__Compito A__
Secondo l'estratto del documento, quale prezzo si raggiunge con il numero 1 del 1991?
__Compito B__
Cita alla lettera il tratto delle righe che va dal loro inizio fino alla riga che contiene "facing the viewer and", inclusa, tralasciando le immagini.

__Estratto del documento__
+ + +

Sta di fatto che questo nuovo prezzo non subirà ritocchi per un anno e mezzo: solo col numero 1 del 1991 si passa a 2200 lire, per poi toccare quota 2500 lire con l’1/92 e 2800 lire con l’1/93. La sequenza annuale del rincaro fisiologico tornerà ad accompagnare l’anno legale solo nel 1999, forse per dare respiro a dei lettori sempre meno numerosi e sempre più potenzialmente attratti da altre occasioni di spesa. Anche se già alla fine degli anni ’90 si intuisce che la situazione economica non tornerà più rosea come quella degli anni ’80.

+ + +

__Dati dell'esercizio__
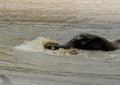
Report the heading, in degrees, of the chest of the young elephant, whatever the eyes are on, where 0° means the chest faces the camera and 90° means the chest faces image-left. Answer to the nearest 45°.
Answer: approximately 90°
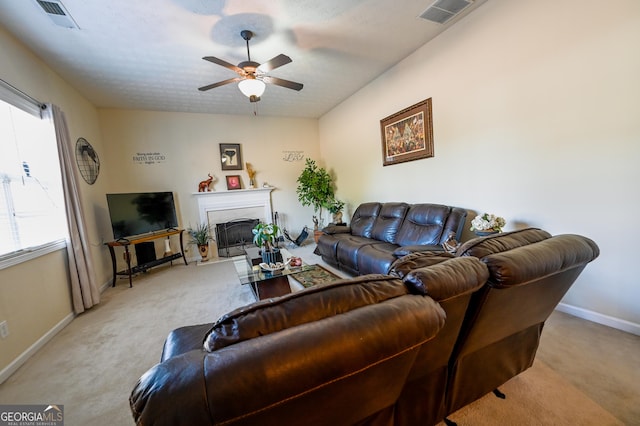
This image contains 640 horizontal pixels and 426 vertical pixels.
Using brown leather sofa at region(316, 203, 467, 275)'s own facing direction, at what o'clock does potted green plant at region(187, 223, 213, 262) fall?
The potted green plant is roughly at 2 o'clock from the brown leather sofa.

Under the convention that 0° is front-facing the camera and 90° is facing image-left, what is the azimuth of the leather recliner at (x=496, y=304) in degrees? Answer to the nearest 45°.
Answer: approximately 135°

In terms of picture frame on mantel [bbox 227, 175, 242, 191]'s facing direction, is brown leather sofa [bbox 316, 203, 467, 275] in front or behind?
in front

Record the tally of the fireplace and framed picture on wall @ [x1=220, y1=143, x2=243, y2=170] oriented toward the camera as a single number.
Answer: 2

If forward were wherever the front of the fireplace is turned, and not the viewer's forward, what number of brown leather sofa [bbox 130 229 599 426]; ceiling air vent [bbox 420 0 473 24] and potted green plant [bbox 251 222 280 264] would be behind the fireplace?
0

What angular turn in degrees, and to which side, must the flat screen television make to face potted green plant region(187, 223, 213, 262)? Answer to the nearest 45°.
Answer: approximately 45° to its left

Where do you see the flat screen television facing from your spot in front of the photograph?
facing the viewer and to the right of the viewer

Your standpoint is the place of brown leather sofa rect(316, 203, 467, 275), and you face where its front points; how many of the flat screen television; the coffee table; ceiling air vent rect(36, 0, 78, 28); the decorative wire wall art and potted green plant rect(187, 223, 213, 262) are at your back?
0

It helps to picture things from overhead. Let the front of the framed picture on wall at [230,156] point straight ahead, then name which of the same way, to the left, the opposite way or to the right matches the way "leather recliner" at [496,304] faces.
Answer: the opposite way

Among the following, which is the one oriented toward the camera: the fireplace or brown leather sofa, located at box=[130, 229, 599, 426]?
the fireplace

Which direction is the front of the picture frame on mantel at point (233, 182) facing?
toward the camera

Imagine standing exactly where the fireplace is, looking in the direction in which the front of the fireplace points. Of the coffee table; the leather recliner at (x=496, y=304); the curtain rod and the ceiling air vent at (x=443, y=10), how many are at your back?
0

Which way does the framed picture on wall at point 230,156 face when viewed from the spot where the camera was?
facing the viewer

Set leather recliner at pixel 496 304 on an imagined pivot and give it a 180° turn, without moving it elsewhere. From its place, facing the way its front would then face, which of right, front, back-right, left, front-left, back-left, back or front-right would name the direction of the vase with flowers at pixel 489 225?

+ + +

__Risposta finale A__
2200 lire.

__Risposta finale B__
Report the heading, in degrees, of the chest of the young elephant, whatever the eyes are on, where 0° means the chest faces the camera and 90° means the chest faces image-left. Answer to the nearest 45°.
Answer: approximately 90°
This image contains 640 horizontal pixels and 426 vertical pixels.
Using brown leather sofa at region(316, 203, 467, 275)'s own facing direction, at what o'clock does potted green plant at region(187, 223, 213, 262) fall?
The potted green plant is roughly at 2 o'clock from the brown leather sofa.

Under the convention that 0° is front-facing the camera and 90° is facing image-left, what is the azimuth of the leather recliner at (x=496, y=304) in degrees? Answer to the nearest 45°.
Answer: approximately 135°

In terms of picture frame on mantel [bbox 227, 175, 242, 191]'s facing direction, is brown leather sofa [bbox 316, 203, 467, 275] in front or behind?
in front

Record the tally of the fireplace and framed picture on wall @ [x1=220, y1=143, x2=243, y2=170] oriented toward the camera as a single number.
Answer: 2

If forward were wherever the front of the fireplace is turned, and not the viewer's forward, what number of brown leather sofa [bbox 130 229 599 426]; ceiling air vent [bbox 420 0 473 24] and potted green plant [bbox 251 222 280 264] would be behind the fireplace?
0

What angular turn in degrees, and to which side, must the flat screen television make to face potted green plant region(187, 223, 213, 262)? Answer to the nearest 45°.
Answer: approximately 45° to its left

Where do you see the flat screen television facing from your spot in front of the photograph?
facing the viewer and to the right of the viewer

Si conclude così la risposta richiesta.